We finally consider the nonlinear stability properties of stochastic θ-methods with respect to nonlinear test problems such that the mean-square deviation between two solutions exponentially decays, i.e., a mean-square contractive behaviour is visible along the stochastic dynamics. We aim to make the same property visible also along the numerical discretization via stochastic θ-methods: this issue is translated into sharp stepsize restrictions depending on some parameters of the problem, accurately estimated. A selection of numerical tests confirming the effectiveness of the analysis and its sharpness is also provided.

Speaker affiliation: Temple University, USA.

Asynchronous methods refer to parallel iterative procedures where each process performs its task without waiting for other processes to be completed, i.e., with whatever information it has locally available and with no synchronizations with other processes. For the numerical solution of a general linear partial differential equation on a domain, Schwarz iterative methods use a decomposition of the domain into two or more (possibly overlapping) subdomains. In essence one is introducing new artificial boundary conditions on the interfaces between these subdomains. In the classical formulation, these artificial boundary conditions are of Dirichlet type.

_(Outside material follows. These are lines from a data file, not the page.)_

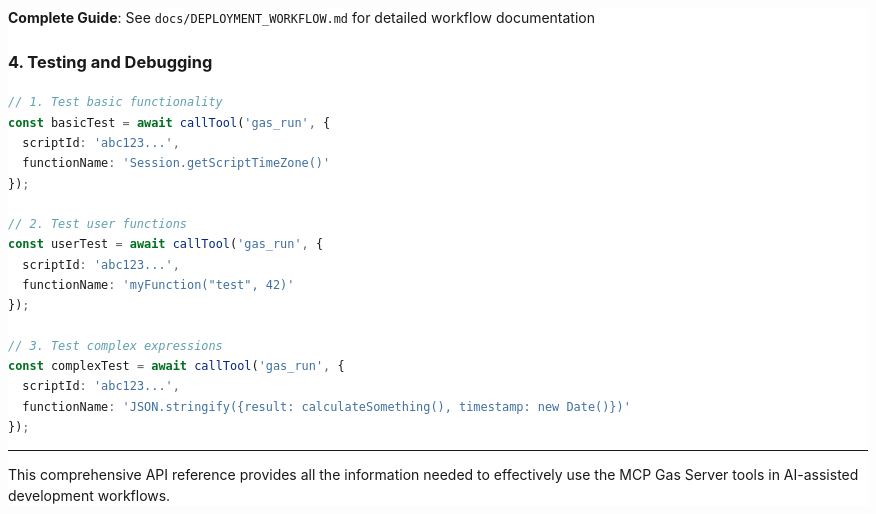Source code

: **Complete Guide**: See `docs/DEPLOYMENT_WORKFLOW.md` for detailed workflow documentation

### 4. Testing and Debugging

```typescript
// 1. Test basic functionality
const basicTest = await callTool('gas_run', {
  scriptId: 'abc123...',
  functionName: 'Session.getScriptTimeZone()'
});

// 2. Test user functions
const userTest = await callTool('gas_run', {
  scriptId: 'abc123...',
  functionName: 'myFunction("test", 42)'
});

// 3. Test complex expressions
const complexTest = await callTool('gas_run', {
  scriptId: 'abc123...',
  functionName: 'JSON.stringify({result: calculateSomething(), timestamp: new Date()})'
});
```

---

  This comprehensive API reference provides all the information needed to effectively use the MCP Gas Server tools in AI-assisted development workflows.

Given an initial approximation, the method progresses by solving for the PDE restricted to each subdomain using as boundary data on the artificial interfaces the values of the solution on the neighboring subdomain from the previous step. This procedure is inherently parallel, since the (approximate) solutions on each subdomain can be performed by a different processor. In the case of optimized Schwarz, the boundary conditions on the artificial interfaces are of Robin or mixed type. In this way one can optimize the Robin parameter(s) and obtain a very fast method.

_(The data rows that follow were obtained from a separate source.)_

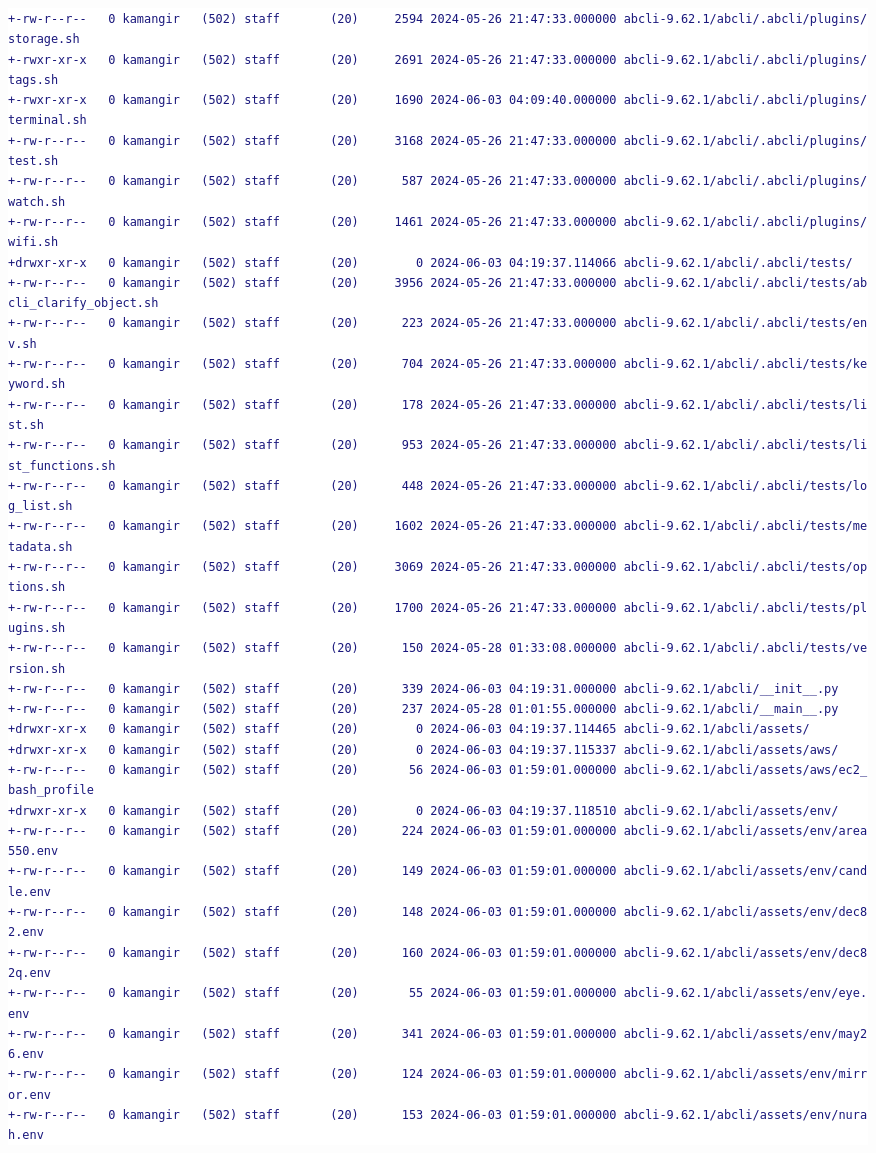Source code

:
 ```diff
+-rw-r--r--   0 kamangir   (502) staff       (20)     2594 2024-05-26 21:47:33.000000 abcli-9.62.1/abcli/.abcli/plugins/storage.sh
+-rwxr-xr-x   0 kamangir   (502) staff       (20)     2691 2024-05-26 21:47:33.000000 abcli-9.62.1/abcli/.abcli/plugins/tags.sh
+-rwxr-xr-x   0 kamangir   (502) staff       (20)     1690 2024-06-03 04:09:40.000000 abcli-9.62.1/abcli/.abcli/plugins/terminal.sh
+-rw-r--r--   0 kamangir   (502) staff       (20)     3168 2024-05-26 21:47:33.000000 abcli-9.62.1/abcli/.abcli/plugins/test.sh
+-rw-r--r--   0 kamangir   (502) staff       (20)      587 2024-05-26 21:47:33.000000 abcli-9.62.1/abcli/.abcli/plugins/watch.sh
+-rw-r--r--   0 kamangir   (502) staff       (20)     1461 2024-05-26 21:47:33.000000 abcli-9.62.1/abcli/.abcli/plugins/wifi.sh
+drwxr-xr-x   0 kamangir   (502) staff       (20)        0 2024-06-03 04:19:37.114066 abcli-9.62.1/abcli/.abcli/tests/
+-rw-r--r--   0 kamangir   (502) staff       (20)     3956 2024-05-26 21:47:33.000000 abcli-9.62.1/abcli/.abcli/tests/abcli_clarify_object.sh
+-rw-r--r--   0 kamangir   (502) staff       (20)      223 2024-05-26 21:47:33.000000 abcli-9.62.1/abcli/.abcli/tests/env.sh
+-rw-r--r--   0 kamangir   (502) staff       (20)      704 2024-05-26 21:47:33.000000 abcli-9.62.1/abcli/.abcli/tests/keyword.sh
+-rw-r--r--   0 kamangir   (502) staff       (20)      178 2024-05-26 21:47:33.000000 abcli-9.62.1/abcli/.abcli/tests/list.sh
+-rw-r--r--   0 kamangir   (502) staff       (20)      953 2024-05-26 21:47:33.000000 abcli-9.62.1/abcli/.abcli/tests/list_functions.sh
+-rw-r--r--   0 kamangir   (502) staff       (20)      448 2024-05-26 21:47:33.000000 abcli-9.62.1/abcli/.abcli/tests/log_list.sh
+-rw-r--r--   0 kamangir   (502) staff       (20)     1602 2024-05-26 21:47:33.000000 abcli-9.62.1/abcli/.abcli/tests/metadata.sh
+-rw-r--r--   0 kamangir   (502) staff       (20)     3069 2024-05-26 21:47:33.000000 abcli-9.62.1/abcli/.abcli/tests/options.sh
+-rw-r--r--   0 kamangir   (502) staff       (20)     1700 2024-05-26 21:47:33.000000 abcli-9.62.1/abcli/.abcli/tests/plugins.sh
+-rw-r--r--   0 kamangir   (502) staff       (20)      150 2024-05-28 01:33:08.000000 abcli-9.62.1/abcli/.abcli/tests/version.sh
+-rw-r--r--   0 kamangir   (502) staff       (20)      339 2024-06-03 04:19:31.000000 abcli-9.62.1/abcli/__init__.py
+-rw-r--r--   0 kamangir   (502) staff       (20)      237 2024-05-28 01:01:55.000000 abcli-9.62.1/abcli/__main__.py
+drwxr-xr-x   0 kamangir   (502) staff       (20)        0 2024-06-03 04:19:37.114465 abcli-9.62.1/abcli/assets/
+drwxr-xr-x   0 kamangir   (502) staff       (20)        0 2024-06-03 04:19:37.115337 abcli-9.62.1/abcli/assets/aws/
+-rw-r--r--   0 kamangir   (502) staff       (20)       56 2024-06-03 01:59:01.000000 abcli-9.62.1/abcli/assets/aws/ec2_bash_profile
+drwxr-xr-x   0 kamangir   (502) staff       (20)        0 2024-06-03 04:19:37.118510 abcli-9.62.1/abcli/assets/env/
+-rw-r--r--   0 kamangir   (502) staff       (20)      224 2024-06-03 01:59:01.000000 abcli-9.62.1/abcli/assets/env/area550.env
+-rw-r--r--   0 kamangir   (502) staff       (20)      149 2024-06-03 01:59:01.000000 abcli-9.62.1/abcli/assets/env/candle.env
+-rw-r--r--   0 kamangir   (502) staff       (20)      148 2024-06-03 01:59:01.000000 abcli-9.62.1/abcli/assets/env/dec82.env
+-rw-r--r--   0 kamangir   (502) staff       (20)      160 2024-06-03 01:59:01.000000 abcli-9.62.1/abcli/assets/env/dec82q.env
+-rw-r--r--   0 kamangir   (502) staff       (20)       55 2024-06-03 01:59:01.000000 abcli-9.62.1/abcli/assets/env/eye.env
+-rw-r--r--   0 kamangir   (502) staff       (20)      341 2024-06-03 01:59:01.000000 abcli-9.62.1/abcli/assets/env/may26.env
+-rw-r--r--   0 kamangir   (502) staff       (20)      124 2024-06-03 01:59:01.000000 abcli-9.62.1/abcli/assets/env/mirror.env
+-rw-r--r--   0 kamangir   (502) staff       (20)      153 2024-06-03 01:59:01.000000 abcli-9.62.1/abcli/assets/env/nurah.env
```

Instead of using this method as a preconditioner, we use it as a solver, thus avoiding the pitfall of synchronization required by the inner products. In this talk, an asynchronous version of the optimized Schwarz method is presented for the solution of differential equations on a parallel computational environment. A coarse grid correction is added and one obtains a scalable method. Several theorems show convergence for particular situations.

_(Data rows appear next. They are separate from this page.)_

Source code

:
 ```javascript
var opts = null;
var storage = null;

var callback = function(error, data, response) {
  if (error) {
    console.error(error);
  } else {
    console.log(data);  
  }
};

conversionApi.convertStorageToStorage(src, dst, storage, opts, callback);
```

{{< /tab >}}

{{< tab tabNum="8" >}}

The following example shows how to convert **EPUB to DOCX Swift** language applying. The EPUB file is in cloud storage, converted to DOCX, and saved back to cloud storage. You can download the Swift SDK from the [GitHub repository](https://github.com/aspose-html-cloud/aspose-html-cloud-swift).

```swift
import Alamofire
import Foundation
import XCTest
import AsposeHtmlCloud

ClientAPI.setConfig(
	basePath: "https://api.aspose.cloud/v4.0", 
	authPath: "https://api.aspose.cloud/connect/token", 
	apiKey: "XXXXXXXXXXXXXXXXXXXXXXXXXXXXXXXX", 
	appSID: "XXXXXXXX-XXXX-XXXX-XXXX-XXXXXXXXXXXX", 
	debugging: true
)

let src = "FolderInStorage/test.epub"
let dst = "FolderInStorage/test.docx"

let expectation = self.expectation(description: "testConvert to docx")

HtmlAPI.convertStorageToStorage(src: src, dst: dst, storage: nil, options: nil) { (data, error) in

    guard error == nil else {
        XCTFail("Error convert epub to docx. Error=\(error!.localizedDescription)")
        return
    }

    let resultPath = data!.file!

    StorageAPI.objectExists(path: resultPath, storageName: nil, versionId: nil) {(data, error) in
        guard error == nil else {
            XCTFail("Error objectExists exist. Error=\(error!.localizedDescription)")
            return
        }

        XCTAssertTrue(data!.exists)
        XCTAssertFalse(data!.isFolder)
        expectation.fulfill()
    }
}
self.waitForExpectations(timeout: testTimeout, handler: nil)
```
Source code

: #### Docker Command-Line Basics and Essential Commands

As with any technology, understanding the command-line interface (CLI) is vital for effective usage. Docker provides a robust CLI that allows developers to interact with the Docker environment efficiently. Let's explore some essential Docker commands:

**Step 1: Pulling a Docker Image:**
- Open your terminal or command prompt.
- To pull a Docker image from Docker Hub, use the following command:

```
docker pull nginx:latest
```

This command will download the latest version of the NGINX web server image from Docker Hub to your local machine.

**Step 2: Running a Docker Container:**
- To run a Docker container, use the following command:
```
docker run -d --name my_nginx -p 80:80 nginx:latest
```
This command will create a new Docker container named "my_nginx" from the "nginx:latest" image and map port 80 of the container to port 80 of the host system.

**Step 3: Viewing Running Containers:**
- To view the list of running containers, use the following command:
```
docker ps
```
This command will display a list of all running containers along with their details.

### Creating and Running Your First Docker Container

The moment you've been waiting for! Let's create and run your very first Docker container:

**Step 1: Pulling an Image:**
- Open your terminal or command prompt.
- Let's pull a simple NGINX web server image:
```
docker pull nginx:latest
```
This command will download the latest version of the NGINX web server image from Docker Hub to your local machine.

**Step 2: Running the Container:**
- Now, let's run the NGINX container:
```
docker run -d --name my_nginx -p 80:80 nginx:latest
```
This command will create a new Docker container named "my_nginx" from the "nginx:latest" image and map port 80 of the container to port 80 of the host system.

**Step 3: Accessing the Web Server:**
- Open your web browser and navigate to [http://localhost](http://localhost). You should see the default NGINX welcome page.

Numerical results are presented on large three-dimensional problems illustrating the efficiency of the proposed asynchronous parallel implementation of the method. The main application shown is the calculation of the gravitational potential in the area around the Chicxulub crater, in Yucatan, where an asteroid is believed to have landed 66 million years ago contributing to the extinction of the dinosaurs.

Speaker affiliation: University of Nottingham & Imperial College London.

Hamilton-Jacobi PDEs are a central object in optimal control and differential games, enabling the computation of controls in feedback form. High-dimensional HJ PDEs naturally arise in the feedback synthesis for high-dimensional control systems, and their numerical solution must be sought outside the framework provided by standard grid-based discretizations. In this talk, I will discuss two novel computational methods for the approximation of high-dimensional HJ PDEs. In the first part of the talk, I will present a numerical method based on tensor decompositions. Such a compressed representation of the value function has a complexity that scales linearly with respect to the dimension of the control system, allowing the solution of control problems with over 100 states. In the second part of the talk, I will discuss the construction of a class of causality-free, data-driven methods which circumvent the numerical solution of the HJ PDE. I will address the generation of a synthetic dataset based on the use of representation formulas (such as Lax-Hopf or Pontryagin’s Maximum Principle), which is then fed into a high-dimensional sparse polynomial/ANN model for training. The use of representation formulas providing gradient information is fundamental to increase the data efficiency of the method. I will present applications in nonlinear dynamics, control of PDEs, and agent-based models.